- tim tvOne
Profil Presiden RI Ke-3 BJ Habibie, Sang Bapak Teknologi
Pasca mundurnya Presiden Soeharto pada 21 Mei 1998, nasib Indonesia yang porak poranda diarahkan kepada wakil presiden Indonesia saat itu, Bacharuddin Jusuf Habibie. BJ Habibie kemudian dilantik sebagai presiden ketiga Indonesia dan langsung melakukan reformasi politik.
Namun, masanya menjadi presiden tidaklah lama. Desakan untuk melakukan reformasi terhadap hal yang berkaitan dengan Orde Baru memaksakan pemilu yang semulanya akan diadakan pada 2002, menjadi 20 Oktober 1999, atau sekitar 17 bulan setelah BJ Habibie dilantik.
Diakui sebagai salah satu orang Indonesia paling berpengaruh, menarik untuk mengetahui lebih lanjut bagaimana profil dari BJ Habibie.
Profil Presiden Ke-3 Indonesia, BJ Habibie
BJ Habibie lahir di Pare-pare, Sulawesi Selatan, 25 Juni 1936. Ia merupakan anak keempat dari pasangan Alwi Abdul Jalil Habibie dan RA Tuti Marini Puspowardojo, ayahnya berasal dari etnis Gorontalo, sedangkan ibunya etnis Jawa.

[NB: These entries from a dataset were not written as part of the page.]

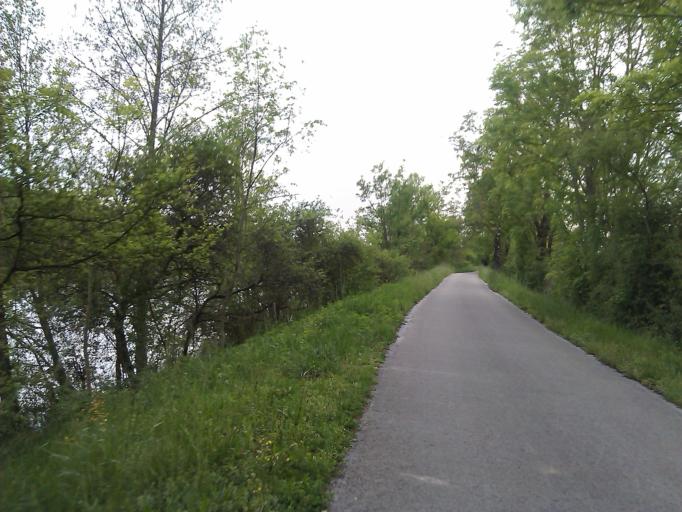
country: FR
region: Franche-Comte
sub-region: Departement du Jura
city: Fraisans
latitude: 47.1633
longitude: 5.7775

Selain itu, ia juga memiliki tujuh saudara kandung.
Marga Habibie ia dapatkan dari ayahnya, Marga tersebut merupakan salah satu marga asli dalam struktur sosial Pohala’a (kerajaan dan kekeluargaan) di Gorontalo. Secara historis, marga ini tercatat berasal dari wilayah Kabila, Kabupaten Bone Bolango, Provinsi Gorontalo.
Masa kecil dan Pendidikan
Masa kecil Habibie dihabiskan di Pare-pare. Sejak anak-anak, Habibie sudah memiliki sifat tegas dan teguh dalam berprinsip.
Ketika Habibie berusia 14 tahun, Habibie harus rela kehilangan ayahnya karena mengalami serangan jantung. Tak lama berselang, Habibie pindah ke Bandung untuk menuntut ilmu di Gouvernments Middlebare School.
Di bangku SMA, prestasi Habibie mulai menonjol, terutama dalam ilmu-ilmu eksakta. Habibie kemudian melanjutkan studinya di Fakultas Teknik Universitas Indonesia Bandung (sekarang Institut Teknologi Bandung) dengan bidang studi teknik mesin pada tahun 1954.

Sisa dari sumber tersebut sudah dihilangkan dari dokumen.